MuSASplat: Efficient Sparse-View 3D Gaussian Splats via Lightweight Multi-Scale Adaptation
Muyu Xu, Fangneng Zhan, Xiaoqin Zhang, Ling Shao, Shijian Lu
TL;DR
MuSASplat tackles the challenges of pose-free sparse-view 3D reconstruction by introducing a lightweight Multi-Scale Adapter for ViT fine-tuning and a batch-wise Feature Fusion Aggregator for efficient multi-view feature fusion. The approach preserves high-quality novel-view rendering while dramatically reducing training cost and memory usage, outperforming both pose-free and some pose-required baselines, especially in 5-view scenarios. Key contributions include the spatially aware MuSA, the memory-efficient FFA, and a point-cloud viewpoint augmentation strategy that enhances performance in sparse or borderline view configurations. Overall, MuSASplat demonstrates state-of-the-art rendering quality with substantially fewer trainable parameters and lower computational demands, offering practical benefits for scalable, unposed 3D reconstruction.
Abstract
Sparse-view 3D Gaussian splatting seeks to render high-quality novel views of 3D scenes from a limited set of input images. While recent pose-free feed-forward methods leveraging pre-trained 3D priors have achieved impressive results, most of them rely on full fine-tuning of large Vision Transformer (ViT) backbones and incur substantial GPU costs. In this work, we introduce MuSASplat, a novel framework that dramatically reduces the computational burden of training pose-free feed-forward 3D Gaussian splats models with little compromise of rendering quality. Central to our approach is a lightweight Multi-Scale Adapter that enables efficient fine-tuning of ViT-based architectures with only a small fraction of training parameters. This design avoids the prohibitive GPU overhead associated with previous full-model adaptation techniques while maintaining high fidelity in novel view synthesis, even with very sparse input views.
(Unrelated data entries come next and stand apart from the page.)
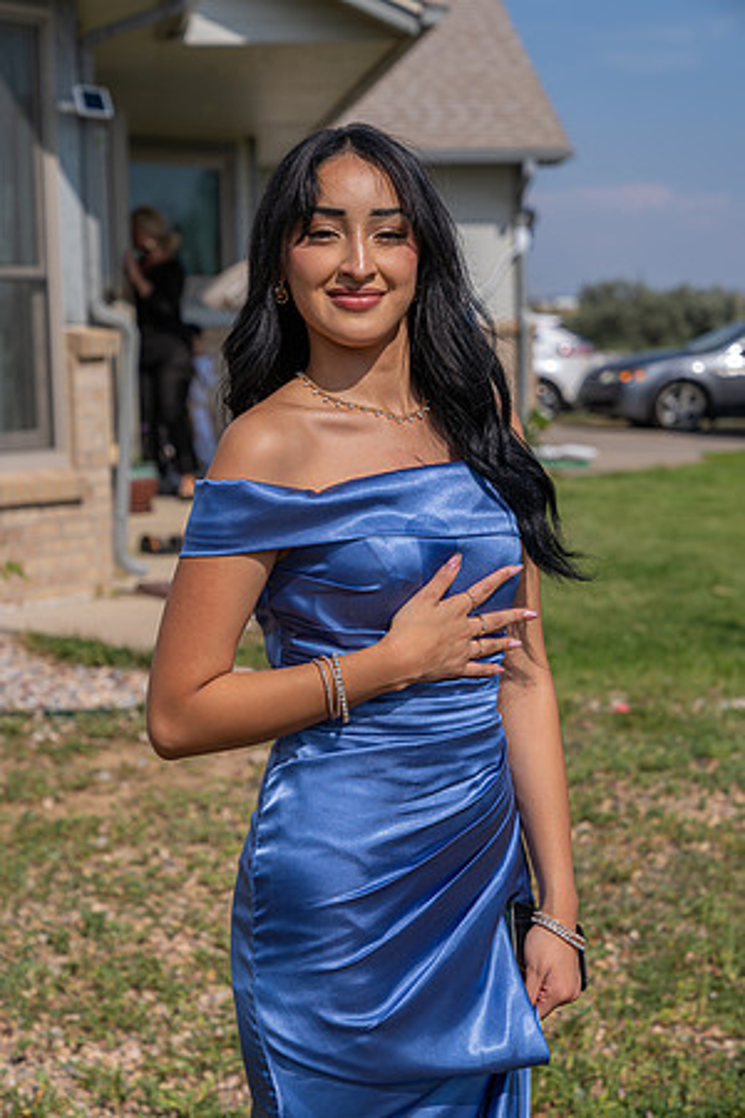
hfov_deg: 19.5
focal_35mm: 70
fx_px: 2173
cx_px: 372
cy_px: 559
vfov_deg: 28.8
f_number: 5
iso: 100
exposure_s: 1/1000
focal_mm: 70
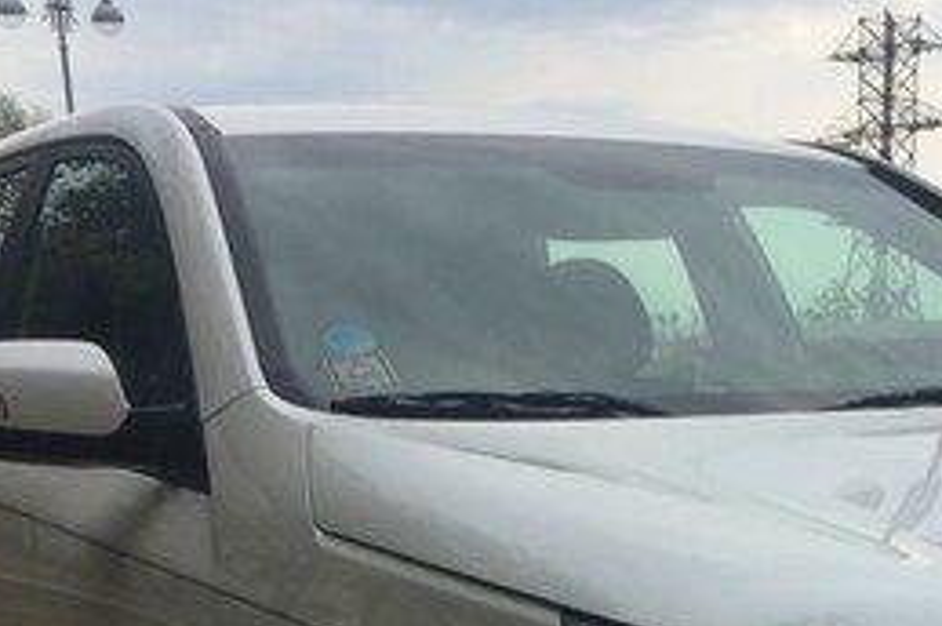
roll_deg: -0.6
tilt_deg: -15.0
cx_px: 757
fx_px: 2012
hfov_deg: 25.9
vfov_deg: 16.6
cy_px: 839
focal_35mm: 77
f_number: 2.2
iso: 32
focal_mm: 4.15
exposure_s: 1/1642
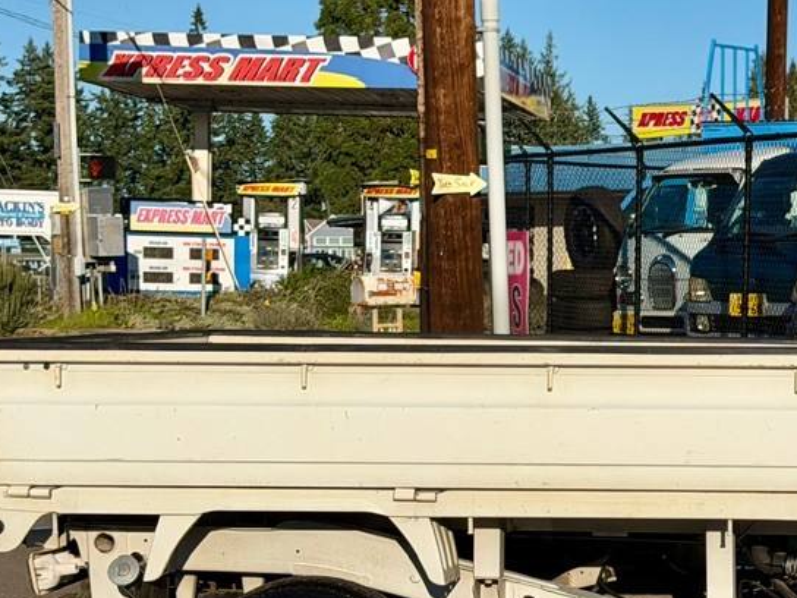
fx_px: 2602
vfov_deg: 13.1
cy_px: 372
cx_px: 834
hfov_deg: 17.0
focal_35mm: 113
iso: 64
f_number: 1.78
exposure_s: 1/13333
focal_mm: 6.76
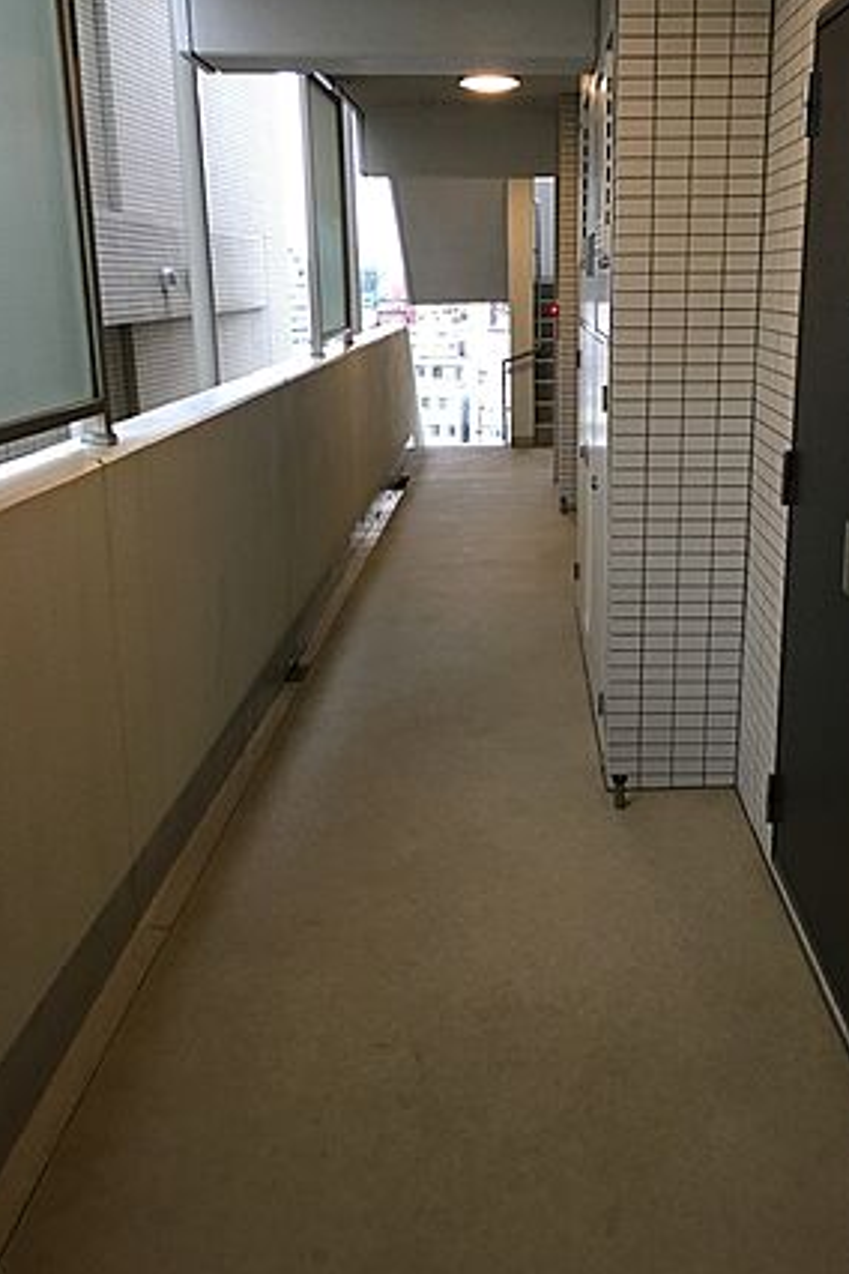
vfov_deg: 55.7
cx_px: 523
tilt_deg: -12.2
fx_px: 1203
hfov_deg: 38.7
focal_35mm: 34
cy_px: 583
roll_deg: +0.0
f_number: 2.2
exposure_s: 1/33
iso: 160
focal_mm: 4.15
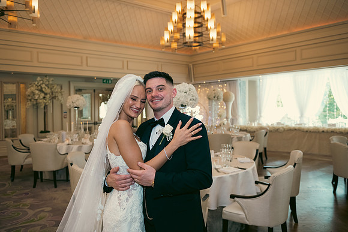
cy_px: 116
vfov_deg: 41.1
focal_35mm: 32
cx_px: 174
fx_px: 309
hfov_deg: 58.7
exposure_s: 1/160
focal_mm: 32
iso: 640
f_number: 3.5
In addition, we introduce a Feature Fusion Aggregator that integrates features across input views effectively and efficiently. Unlike widely adopted memory banks, the Feature Fusion Aggregator ensures consistent geometric integration across input views and meanwhile mitigates the memory usage, training complexity, and computational costs significantly. Extensive experiments across diverse datasets show that MuSASplat achieves state-of-the-art rendering quality but has significantly reduced parameters and training resource requirements as compared with existing methods.